Задание 1 ->
Почему, согласно фрагменту о святом Евфросине, крестный ход начинается от села Долоцкое? Ответьте одним-двумя предложениями.
Задание 2 ->
Продолжите фрагмент о святом Евфросине сразу после его последнего предложения.

Текстовый фрагмент ->
──────────
Прощаясь, Татьяна пригласила приехать в лагерь «Ловитва», который проходит в дни Успенского поста:
– Наши дети всё-всё расскажут. И про святого Евфросина, и разные истории, которые с ними случились. От святого ведь чудеса происходят. И на крестный ход приезжайте, который проводится накануне 14 июня, дня обретения мощей. Идём от села Долоцкое в Устюженском районе, где Евфросин служил в храме чтецом до пострига в монахи, по лесным дорогам и тропам, до самой Пустыни. Обязательно приезжайте, это незабываемо!
Вспомнить о святом
В Чагоде довелось встретиться и с настоятелем храма отцом Романом Подосёновым. Его я тоже спросил, насколько в народе сохранилась память о преподобномученике Евфросине.
──────────
Содержимое набора данных ->
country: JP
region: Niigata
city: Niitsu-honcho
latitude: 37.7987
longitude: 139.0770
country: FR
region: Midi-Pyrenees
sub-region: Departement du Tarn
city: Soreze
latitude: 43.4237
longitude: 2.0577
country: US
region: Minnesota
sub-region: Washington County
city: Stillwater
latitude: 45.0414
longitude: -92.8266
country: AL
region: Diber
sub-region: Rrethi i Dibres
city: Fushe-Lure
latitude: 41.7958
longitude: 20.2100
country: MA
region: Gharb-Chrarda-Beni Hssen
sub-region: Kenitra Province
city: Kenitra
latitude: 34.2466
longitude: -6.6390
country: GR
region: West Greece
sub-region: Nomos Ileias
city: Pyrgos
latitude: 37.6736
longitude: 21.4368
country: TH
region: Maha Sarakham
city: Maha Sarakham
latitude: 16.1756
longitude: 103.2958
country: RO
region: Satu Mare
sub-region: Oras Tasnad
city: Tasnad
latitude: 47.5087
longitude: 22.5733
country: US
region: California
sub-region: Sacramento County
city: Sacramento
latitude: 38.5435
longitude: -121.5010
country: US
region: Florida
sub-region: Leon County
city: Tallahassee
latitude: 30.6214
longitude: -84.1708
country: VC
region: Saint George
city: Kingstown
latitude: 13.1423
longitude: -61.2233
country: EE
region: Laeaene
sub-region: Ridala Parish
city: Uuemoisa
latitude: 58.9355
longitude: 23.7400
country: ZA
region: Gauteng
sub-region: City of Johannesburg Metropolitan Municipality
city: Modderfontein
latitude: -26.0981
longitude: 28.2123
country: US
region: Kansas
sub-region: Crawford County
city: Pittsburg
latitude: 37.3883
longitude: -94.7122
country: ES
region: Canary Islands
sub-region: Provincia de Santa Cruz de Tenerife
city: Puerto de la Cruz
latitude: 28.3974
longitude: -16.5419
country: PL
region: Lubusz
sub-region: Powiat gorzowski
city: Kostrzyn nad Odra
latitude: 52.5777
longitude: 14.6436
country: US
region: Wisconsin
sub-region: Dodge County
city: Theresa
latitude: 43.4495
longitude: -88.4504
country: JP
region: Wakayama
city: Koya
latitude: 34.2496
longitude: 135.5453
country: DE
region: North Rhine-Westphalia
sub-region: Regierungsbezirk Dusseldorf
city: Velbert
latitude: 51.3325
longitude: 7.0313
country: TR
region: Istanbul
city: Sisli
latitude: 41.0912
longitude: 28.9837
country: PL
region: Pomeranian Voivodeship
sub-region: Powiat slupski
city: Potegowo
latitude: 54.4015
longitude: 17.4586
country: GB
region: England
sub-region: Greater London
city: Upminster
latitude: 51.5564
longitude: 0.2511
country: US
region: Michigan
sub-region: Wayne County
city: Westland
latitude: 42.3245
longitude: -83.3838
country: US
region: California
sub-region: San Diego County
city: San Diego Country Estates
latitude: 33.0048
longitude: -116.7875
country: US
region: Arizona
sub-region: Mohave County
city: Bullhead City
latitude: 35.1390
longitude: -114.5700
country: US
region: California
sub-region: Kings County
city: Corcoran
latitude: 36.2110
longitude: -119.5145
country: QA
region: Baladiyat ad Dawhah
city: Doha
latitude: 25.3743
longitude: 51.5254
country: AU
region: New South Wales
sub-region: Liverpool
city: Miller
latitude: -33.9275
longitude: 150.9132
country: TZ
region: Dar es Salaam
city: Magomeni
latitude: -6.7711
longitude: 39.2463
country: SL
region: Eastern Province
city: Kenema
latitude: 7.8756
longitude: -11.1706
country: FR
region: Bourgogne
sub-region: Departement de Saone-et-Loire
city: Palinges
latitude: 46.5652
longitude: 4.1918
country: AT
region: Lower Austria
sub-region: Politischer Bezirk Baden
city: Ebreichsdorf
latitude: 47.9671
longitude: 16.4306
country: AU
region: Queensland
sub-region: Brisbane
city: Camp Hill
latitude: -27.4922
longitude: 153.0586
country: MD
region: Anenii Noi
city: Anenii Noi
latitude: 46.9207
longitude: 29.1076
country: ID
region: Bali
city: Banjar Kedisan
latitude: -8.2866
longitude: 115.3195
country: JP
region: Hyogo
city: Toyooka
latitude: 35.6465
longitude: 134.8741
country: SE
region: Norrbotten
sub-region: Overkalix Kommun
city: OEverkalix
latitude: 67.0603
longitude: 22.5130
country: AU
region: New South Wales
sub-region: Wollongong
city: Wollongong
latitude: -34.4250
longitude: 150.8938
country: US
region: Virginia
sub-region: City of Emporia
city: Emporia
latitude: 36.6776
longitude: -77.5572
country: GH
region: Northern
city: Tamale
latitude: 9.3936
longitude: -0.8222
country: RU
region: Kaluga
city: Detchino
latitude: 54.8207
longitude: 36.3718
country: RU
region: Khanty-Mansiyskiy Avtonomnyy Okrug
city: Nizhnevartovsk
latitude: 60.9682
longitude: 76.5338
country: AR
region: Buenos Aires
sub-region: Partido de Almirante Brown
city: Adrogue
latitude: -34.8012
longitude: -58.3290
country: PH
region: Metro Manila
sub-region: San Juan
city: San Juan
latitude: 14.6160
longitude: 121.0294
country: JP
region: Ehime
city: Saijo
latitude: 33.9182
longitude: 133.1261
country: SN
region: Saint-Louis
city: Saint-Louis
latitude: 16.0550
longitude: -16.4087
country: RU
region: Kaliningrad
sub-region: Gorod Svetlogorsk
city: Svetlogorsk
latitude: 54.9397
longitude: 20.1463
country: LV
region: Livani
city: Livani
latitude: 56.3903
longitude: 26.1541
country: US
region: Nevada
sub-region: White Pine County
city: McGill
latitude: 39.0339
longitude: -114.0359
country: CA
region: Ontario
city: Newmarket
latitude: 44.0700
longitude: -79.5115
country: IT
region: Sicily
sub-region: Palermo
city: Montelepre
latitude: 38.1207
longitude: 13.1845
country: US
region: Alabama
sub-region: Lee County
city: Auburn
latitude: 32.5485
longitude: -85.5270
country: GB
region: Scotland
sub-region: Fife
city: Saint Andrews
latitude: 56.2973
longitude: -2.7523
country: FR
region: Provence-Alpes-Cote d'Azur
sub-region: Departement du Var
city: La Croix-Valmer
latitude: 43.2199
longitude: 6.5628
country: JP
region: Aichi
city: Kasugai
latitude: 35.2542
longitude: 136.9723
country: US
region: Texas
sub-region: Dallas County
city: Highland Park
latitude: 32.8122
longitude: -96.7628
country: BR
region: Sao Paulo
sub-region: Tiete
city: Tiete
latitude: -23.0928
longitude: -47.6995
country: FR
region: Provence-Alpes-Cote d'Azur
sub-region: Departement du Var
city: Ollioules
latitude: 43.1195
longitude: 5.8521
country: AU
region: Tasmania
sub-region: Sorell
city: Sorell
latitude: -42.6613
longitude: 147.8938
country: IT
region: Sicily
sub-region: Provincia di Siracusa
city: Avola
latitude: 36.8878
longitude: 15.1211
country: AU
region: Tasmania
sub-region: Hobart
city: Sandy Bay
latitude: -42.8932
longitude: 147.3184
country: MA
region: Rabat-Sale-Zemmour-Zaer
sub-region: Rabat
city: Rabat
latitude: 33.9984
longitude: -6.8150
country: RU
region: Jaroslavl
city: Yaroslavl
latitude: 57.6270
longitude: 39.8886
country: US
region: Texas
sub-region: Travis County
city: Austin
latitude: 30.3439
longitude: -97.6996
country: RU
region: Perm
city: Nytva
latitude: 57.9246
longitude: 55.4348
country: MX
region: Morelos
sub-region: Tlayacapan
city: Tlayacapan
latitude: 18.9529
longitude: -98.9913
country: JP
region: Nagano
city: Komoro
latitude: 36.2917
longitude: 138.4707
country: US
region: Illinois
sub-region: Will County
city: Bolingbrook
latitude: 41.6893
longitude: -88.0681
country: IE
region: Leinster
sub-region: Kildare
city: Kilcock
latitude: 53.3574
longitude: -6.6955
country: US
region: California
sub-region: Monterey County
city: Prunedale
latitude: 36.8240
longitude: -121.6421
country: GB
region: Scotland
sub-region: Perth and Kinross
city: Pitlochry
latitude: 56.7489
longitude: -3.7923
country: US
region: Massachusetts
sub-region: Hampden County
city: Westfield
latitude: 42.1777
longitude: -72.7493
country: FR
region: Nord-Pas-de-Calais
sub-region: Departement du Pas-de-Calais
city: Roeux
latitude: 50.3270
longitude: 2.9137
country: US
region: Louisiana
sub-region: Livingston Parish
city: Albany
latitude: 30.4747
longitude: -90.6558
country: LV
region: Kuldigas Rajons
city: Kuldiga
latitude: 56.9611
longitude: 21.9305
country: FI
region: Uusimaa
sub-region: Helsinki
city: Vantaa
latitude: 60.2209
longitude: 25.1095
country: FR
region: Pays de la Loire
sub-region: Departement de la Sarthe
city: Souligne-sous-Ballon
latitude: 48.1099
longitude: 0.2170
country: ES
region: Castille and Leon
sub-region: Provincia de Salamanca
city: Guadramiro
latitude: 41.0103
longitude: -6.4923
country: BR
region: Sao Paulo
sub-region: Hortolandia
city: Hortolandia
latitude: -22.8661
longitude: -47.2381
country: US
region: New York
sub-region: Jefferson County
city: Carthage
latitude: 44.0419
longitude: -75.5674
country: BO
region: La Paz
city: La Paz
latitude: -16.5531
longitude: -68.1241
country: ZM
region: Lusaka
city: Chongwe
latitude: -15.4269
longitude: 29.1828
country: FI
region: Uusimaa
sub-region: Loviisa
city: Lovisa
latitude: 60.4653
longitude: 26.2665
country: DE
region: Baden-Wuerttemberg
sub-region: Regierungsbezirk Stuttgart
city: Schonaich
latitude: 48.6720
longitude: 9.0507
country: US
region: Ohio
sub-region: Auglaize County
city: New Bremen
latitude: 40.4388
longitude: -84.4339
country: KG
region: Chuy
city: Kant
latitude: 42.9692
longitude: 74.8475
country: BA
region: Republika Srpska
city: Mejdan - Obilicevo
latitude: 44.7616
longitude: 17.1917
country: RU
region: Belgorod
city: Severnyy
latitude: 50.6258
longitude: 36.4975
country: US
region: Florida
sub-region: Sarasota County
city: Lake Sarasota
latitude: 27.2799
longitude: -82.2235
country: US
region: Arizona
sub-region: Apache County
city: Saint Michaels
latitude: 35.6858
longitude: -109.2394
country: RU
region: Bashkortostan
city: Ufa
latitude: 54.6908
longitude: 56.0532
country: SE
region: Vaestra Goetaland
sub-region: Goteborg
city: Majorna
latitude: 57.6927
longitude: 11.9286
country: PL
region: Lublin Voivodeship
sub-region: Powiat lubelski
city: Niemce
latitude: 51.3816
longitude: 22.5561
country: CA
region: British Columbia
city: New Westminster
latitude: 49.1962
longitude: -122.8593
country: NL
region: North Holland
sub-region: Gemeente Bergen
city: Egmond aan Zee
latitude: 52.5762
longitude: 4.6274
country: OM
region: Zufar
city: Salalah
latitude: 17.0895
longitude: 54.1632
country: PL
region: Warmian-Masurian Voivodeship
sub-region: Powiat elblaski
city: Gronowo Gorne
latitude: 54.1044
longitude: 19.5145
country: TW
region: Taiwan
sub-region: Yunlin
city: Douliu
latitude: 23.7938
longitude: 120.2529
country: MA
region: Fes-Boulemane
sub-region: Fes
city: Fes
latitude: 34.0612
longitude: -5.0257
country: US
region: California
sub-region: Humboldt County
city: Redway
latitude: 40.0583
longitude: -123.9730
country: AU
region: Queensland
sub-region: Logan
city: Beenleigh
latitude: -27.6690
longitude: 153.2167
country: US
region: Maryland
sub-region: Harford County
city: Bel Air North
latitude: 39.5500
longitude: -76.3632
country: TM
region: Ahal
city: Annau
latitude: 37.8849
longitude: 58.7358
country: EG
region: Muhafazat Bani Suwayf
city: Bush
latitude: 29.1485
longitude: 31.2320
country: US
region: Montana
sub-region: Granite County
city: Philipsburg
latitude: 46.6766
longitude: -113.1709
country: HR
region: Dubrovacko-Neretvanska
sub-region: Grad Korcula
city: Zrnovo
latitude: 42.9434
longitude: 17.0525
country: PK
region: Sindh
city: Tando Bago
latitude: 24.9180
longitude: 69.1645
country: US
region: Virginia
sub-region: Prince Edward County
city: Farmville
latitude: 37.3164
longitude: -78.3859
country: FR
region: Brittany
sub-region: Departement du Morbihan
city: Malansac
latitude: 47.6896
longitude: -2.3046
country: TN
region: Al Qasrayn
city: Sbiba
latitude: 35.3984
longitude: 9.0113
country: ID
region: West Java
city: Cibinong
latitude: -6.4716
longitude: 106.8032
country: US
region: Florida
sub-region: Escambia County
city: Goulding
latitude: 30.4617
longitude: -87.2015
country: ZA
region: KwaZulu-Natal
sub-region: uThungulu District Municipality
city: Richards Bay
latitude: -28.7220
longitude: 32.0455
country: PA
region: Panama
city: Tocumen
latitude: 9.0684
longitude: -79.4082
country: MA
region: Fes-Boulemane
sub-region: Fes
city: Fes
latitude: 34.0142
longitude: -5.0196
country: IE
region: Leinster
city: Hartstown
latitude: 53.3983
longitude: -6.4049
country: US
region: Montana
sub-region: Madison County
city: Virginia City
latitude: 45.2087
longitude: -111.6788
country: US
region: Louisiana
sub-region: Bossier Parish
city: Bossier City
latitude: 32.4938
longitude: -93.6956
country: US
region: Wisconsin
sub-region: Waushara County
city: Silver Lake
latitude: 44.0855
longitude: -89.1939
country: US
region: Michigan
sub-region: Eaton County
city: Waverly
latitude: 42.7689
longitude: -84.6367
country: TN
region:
──────────
Результат выполнения 1 ->
Крестный ход начинается от села Долоцкое в Устюженском районе, потому что там Евфросин служил в храме чтецом до пострига в монахи.

Результат выполнения 2 ->
– Когда ушло то поколение, которое монастырь застало, так всё и забылось, – ответил он. – Сами посудите. Вот я родился и вырос в деревне Сметанино Верховажского района. Там, в отличие от Чагоды, уже почти двести лет стоит большой каменный храм Воскресения Христова. Он, правда, не действовал, но хорошо сохранился, напоминал нам, какой мы веры. И что же? Папа был механизатором в колхозе, мама – продавщицей в сельпо, и ничего о православии они не знали. Как и о святых, которых у нас на Вологодчине очень много было. И когда я ещё школьником стал задумываться, для чего мы живём, то где ответы стал искать? В журнальчиках иеговистов, пятидесятников и баптистов. А другой литературы и не было. Мог бы и к баптистам податься, но, к счастью, на своей старенькой радиоле поймал волну «Радонеж» – и стал слушать, прижав ухо к динамику, поскольку сигнал был слабый. Там батюшки отвечали на вопросы, и всё начало становиться на свои места. Потом и про газету «Вера» узнал, стал выписывать, много чего из неё почерпнул. В общем, понял я, что истина в православии, и отправился в монастырь поступать.
– В какой?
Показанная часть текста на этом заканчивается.